The crew that landed in Enterprise finished training with a full crew and a brand-new B-24, which they ferried to southern Italy—they were stationed near Manduria as part of the 15th Air Corps, flying missions into Austrian industrial areas. One day, when the mission was cancelled, Botts and three of the crew headed to the nearby town. The pilot, copilot, navigator, and engineer stayed behind and later took the bomber up for some flight time. It crashed in an olive orchard a mile off the end of the runway. All were killed.
The remaining crew members filled in for other crews who had suffered casualty losses. On one mission, Botts was a waist gunner charged with throwing handfuls of aluminum foil radar chaff from a hatch. As he leaned back, he heard a loud BANG and saw that flak or a bullet had hit mere inches from where his head had just been.

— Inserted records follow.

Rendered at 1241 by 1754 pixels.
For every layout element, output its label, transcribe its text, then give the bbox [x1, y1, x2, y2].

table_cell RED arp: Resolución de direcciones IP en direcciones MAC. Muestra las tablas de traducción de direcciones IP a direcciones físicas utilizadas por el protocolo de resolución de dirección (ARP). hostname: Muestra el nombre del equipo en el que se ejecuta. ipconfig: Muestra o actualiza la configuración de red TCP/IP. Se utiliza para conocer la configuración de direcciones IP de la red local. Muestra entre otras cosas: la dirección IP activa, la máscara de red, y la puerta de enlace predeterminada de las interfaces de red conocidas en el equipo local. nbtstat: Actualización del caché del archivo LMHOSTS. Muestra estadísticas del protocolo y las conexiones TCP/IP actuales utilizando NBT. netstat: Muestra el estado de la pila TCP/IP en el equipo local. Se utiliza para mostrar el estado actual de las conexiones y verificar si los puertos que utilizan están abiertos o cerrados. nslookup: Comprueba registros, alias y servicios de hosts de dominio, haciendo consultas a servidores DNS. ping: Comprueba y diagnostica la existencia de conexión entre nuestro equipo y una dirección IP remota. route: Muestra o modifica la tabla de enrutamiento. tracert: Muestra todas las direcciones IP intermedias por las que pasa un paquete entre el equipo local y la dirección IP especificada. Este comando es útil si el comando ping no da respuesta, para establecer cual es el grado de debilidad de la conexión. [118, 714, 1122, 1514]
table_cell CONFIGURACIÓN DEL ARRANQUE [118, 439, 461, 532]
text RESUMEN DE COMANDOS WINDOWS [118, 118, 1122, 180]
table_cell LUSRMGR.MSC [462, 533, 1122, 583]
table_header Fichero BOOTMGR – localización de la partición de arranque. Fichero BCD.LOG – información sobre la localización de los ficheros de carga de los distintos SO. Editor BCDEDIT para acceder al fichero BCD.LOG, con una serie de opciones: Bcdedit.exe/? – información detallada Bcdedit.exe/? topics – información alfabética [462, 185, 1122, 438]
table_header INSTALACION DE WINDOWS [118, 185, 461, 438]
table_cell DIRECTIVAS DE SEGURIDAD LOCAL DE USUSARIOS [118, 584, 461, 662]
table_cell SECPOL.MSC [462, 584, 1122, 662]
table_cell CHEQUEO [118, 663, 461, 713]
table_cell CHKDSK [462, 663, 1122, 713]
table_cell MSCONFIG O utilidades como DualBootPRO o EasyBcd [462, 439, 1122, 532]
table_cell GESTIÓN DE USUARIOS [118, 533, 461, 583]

Botts survived 50 missions, logged 250 combat flying hours, and returned to Enterprise to work with the Forest Service on a road survey crew. When he met Phyllis Zolman and told her he had been on the bomber that landed on the golf course, she showed him the nearly petrified orange she still had. They later married. For years after the landing, wheat ranchers north of Enterprise tilled up .50-caliber machine gun bullets that the crew had jettisoned.
Retired attorney William Bennett lives with his wife of 57 years in the lower Willamette Valley of Oregon.